──────── Text passage ────────

Eurosceptic cabinet ministers are clamouring for David Cameron to let them join the NO side in a referendum on Britain’s continued membership of the European Union, and are concerned that the strategy of negotiations followed by a vote will effectively put the party at war for two years, The Times reports.
The Prime Minister pledged that he would renegotiate terms with Brussels, something which so far has been almost entirely unsuccessful, then offer a referendum in 2017 – anticipating that his successes at the discussion table will quell the demand for withdrawal.
At least nine Tory Ministers are prepared to campaign for an out vote in what would be a cross party campaign with members from UKIP, Labour and the Conservatives as well as business joining up to champion an independent country free to trade with the rest of the world.
This group refer back to the example set by Harold Wilson, who abandoned collective responsibility during the last in-out campaign in 1975. They hold the opinion that if Mr Cameron fails to deliver on his promised reforms, including power transfers back to Westminster on immigration, benefits and financial services, then they cannot support the UK remaining part of the political bloc.
The referendum pledge was announced by Mr Cameron as the UKIP surge picked up pace and polls showed the mood of the nation was drifting towards Mr Farage’s view point. And a series of huge financial demands made by the European Commission, including a €1.7bn surcharge because the British economy had performed successfully outside the shackles of the single currency, riled tax payers and allowed withdrawalists to make hay.
But leaving a gap of two years is considered by some to be a risk, especially given the less than impressive track record Mr Cameron has secured so far, which mainly includes losing his high profile campaign against Jean Claude Juncker becoming the EU President and being told off by Angela Merkel, the German Chancellor.
“The timetable we have given ourselves is madness,” said one Cabinet Minister. “It would be a continual distraction from all our work on the economy and the progress we are making on it.”
Speaking on the BBC’s World at One programme yesterday, former Commission President Jose Manuel Barroso said that Cameron’s strategy had already cost the UK influence at the debating table.
He said his “aggressive rhetoric” could lead to Britain’s exit from the Union although by previously refusing to support withdrawal if he did not get signifiant changes the Prime Minister had been accused of not playing his trump card by the opposing side.
So far the Prime Minister has refused to be drawn on whether he will support yes or no in order to avoid speculation about his own confidence in successfully renegotiating significant legal changes. Similarly, George Osborne is staying quiet on the subject as his position as Chancellor is crucial in any negations and the presentation of the outcomes.

──────── Dataset records ────────

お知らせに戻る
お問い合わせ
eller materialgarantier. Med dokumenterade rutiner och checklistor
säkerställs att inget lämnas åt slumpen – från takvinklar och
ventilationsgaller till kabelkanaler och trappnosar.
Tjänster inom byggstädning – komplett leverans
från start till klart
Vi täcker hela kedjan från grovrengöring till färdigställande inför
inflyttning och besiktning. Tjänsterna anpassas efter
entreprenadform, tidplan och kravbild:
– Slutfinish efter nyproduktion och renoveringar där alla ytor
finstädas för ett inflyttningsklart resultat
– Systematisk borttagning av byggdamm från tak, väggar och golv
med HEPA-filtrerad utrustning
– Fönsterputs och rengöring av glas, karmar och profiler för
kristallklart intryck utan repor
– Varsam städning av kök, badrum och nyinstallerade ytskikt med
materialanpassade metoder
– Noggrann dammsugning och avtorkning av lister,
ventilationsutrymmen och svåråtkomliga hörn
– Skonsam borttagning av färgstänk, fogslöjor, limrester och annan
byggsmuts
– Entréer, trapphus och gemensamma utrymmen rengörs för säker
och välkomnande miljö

────────
──────── Dataset records ────────

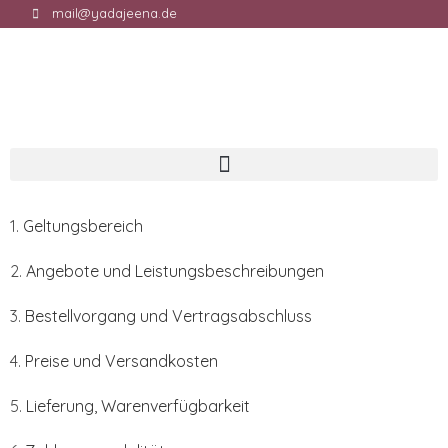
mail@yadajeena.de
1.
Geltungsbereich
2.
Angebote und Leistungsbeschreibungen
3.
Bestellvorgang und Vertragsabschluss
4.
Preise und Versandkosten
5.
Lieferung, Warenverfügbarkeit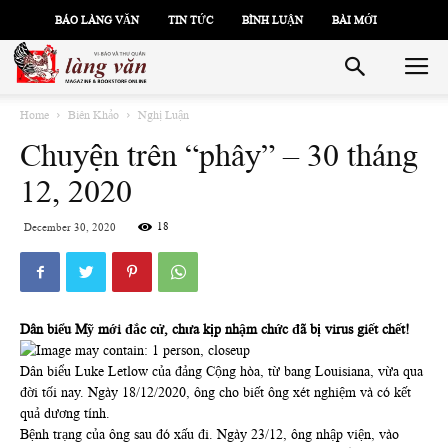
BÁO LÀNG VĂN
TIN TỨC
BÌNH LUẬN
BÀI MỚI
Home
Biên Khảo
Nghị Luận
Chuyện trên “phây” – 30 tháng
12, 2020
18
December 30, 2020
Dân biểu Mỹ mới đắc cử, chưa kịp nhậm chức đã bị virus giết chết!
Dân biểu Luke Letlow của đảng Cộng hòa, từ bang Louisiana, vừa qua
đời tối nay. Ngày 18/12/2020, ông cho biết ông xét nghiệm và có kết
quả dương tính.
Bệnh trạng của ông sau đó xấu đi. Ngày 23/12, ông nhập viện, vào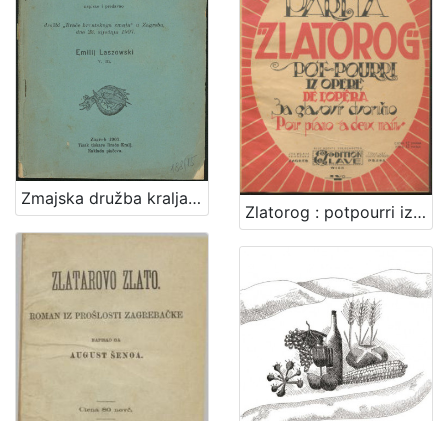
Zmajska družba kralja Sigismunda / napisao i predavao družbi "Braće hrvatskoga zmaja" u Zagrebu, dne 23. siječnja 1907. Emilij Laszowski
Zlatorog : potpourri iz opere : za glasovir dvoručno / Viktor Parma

────────

Assigned task 1 >> Reproduce the part of the article on the EU referendum that begins at the words "Speaking on the" and stops after "the opposing side.".
Assigned task 2 >>
Answer these questions using the article on the EU referendum.
(a) In what year was the last in-out campaign?
(b) What was the size of the surcharge demanded by the European Commission?
(c) On which programme did Jose Manuel Barroso speak?
The items play no part in this work.

Exercise solution 1 >>
Speaking on the BBC’s World at One programme yesterday, former Commission President Jose Manuel Barroso said that Cameron’s strategy had already cost the UK influence at the debating table.
He said his “aggressive rhetoric” could lead to Britain’s exit from the Union although by previously refusing to support withdrawal if he did not get signifiant changes the Prime Minister had been accused of not playing his trump card by the opposing side.

Exercise solution 2 >>
(a) 1975
(b) €1.7bn
(c) The BBC's World at One programme